О-Кадзи (тихо). Господин Тодзюро! Господин Тодзюро! (Хочет броситься следом.)
Тодзюро, услышав ее шаги, задвигает за собой перегородки. О-Кадзи содрогается от слез. Тодзюро в смятении стремительно идет прочь. Рыдания О-Кадзи сливаются с щебетанием птиц тидори.
Прошло семь дней. За кулисами театра Мандаюдза. Слева видны двери актерских уборных. Одна из них, украшенная занавесом с гербом в виде цветка сливы,[19] ведет в комнату Тодзюро. В середине – помещение для рабочих сцены. Справа – выход на сцену, до половины, занавешенный голубым занавесом. Спектакль еще не начался, но уже слышны звуки флейты, грохот большого и малого барабанов.[20] Драматург и несколько второстепенных актеров озабоченно хлопочут на сцене. Служители разносят костюмы. Из комнаты Тодзюро выходит владелец театра Вакатаю. Сталкивается с заведующим уборными.

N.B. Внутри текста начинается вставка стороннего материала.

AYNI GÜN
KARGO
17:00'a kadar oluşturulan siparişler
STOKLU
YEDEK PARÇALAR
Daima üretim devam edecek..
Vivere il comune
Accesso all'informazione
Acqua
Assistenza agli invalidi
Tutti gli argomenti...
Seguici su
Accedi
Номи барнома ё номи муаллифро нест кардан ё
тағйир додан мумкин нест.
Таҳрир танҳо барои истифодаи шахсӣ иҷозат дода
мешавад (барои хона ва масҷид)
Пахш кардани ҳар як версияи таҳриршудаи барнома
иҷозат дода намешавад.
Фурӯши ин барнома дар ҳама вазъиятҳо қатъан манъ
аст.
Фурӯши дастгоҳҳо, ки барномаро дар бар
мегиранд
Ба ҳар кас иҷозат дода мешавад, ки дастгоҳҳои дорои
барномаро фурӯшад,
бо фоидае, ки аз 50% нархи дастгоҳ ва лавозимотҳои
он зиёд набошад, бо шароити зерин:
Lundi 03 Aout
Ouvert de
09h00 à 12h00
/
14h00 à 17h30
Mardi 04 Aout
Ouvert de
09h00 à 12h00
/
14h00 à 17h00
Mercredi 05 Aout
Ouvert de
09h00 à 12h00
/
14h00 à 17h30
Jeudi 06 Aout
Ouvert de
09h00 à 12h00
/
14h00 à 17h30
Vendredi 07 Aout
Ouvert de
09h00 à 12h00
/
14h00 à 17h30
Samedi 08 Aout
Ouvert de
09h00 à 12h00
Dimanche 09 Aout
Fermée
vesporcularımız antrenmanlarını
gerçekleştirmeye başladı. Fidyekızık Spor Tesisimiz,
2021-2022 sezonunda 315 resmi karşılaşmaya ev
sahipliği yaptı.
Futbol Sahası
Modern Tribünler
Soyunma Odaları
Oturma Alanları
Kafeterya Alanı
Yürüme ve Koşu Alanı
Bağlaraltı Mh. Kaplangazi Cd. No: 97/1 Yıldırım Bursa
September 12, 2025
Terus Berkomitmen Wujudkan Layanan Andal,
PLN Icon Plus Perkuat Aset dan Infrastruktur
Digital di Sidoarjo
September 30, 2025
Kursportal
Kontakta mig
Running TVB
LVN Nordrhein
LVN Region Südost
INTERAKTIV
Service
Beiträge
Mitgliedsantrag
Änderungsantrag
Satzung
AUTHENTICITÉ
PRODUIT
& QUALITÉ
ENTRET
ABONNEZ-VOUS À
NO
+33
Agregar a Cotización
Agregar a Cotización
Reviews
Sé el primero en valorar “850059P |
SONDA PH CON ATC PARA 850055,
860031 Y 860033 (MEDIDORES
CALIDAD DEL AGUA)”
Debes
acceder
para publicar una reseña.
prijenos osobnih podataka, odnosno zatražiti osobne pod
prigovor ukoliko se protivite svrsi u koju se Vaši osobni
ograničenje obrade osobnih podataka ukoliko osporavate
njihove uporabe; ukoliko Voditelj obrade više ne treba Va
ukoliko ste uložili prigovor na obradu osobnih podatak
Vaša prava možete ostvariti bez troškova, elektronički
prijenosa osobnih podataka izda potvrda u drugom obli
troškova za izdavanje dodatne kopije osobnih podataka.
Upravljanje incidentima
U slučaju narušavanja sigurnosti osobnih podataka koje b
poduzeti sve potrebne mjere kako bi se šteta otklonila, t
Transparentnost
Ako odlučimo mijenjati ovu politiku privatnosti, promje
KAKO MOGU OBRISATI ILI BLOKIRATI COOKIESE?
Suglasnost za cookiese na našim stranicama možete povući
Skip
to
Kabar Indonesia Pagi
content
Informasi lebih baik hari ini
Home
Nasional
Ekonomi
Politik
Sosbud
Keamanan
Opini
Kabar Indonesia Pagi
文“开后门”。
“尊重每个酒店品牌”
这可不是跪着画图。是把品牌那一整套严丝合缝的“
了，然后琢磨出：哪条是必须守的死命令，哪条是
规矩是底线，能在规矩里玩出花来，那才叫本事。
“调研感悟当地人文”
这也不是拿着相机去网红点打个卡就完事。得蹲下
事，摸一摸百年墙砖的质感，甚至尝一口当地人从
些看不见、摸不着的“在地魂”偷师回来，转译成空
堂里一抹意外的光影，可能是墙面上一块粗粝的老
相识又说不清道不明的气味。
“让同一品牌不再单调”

Заведующий. Поздравляю! Сегодня опять не успел пробить шестичасовой утренний колокол, а у входа в театр уже полно зрителей.
Вакатаю. Радость какая! А все благодаря господину Тодзюро. Столичные гетеры в полном восторге от него в роли любовника.
Заведующий. Ну, теперь актеры театра Хандзаэмондза от изумления рты разинут. При таком огромном успехе пьесу можно давать не то что сто, а все двести дней кряду. Определенно!
Вакатаю. Как бы то ни было, нам сильно повезло. Хорошенько присматривай за порядком в кулисах. Чтобы никаких оплошностей! При таком столпотворении особенно часто случаются и пожары и кражи.
Заведующий. Слушаюсь.
Расходятся. Справа появляется приказчик торгового дома в сопровождении мальчика-посыльного.
Приказчик (заведующему). Эй, послушайте, где тут уборная господина Тодзюро?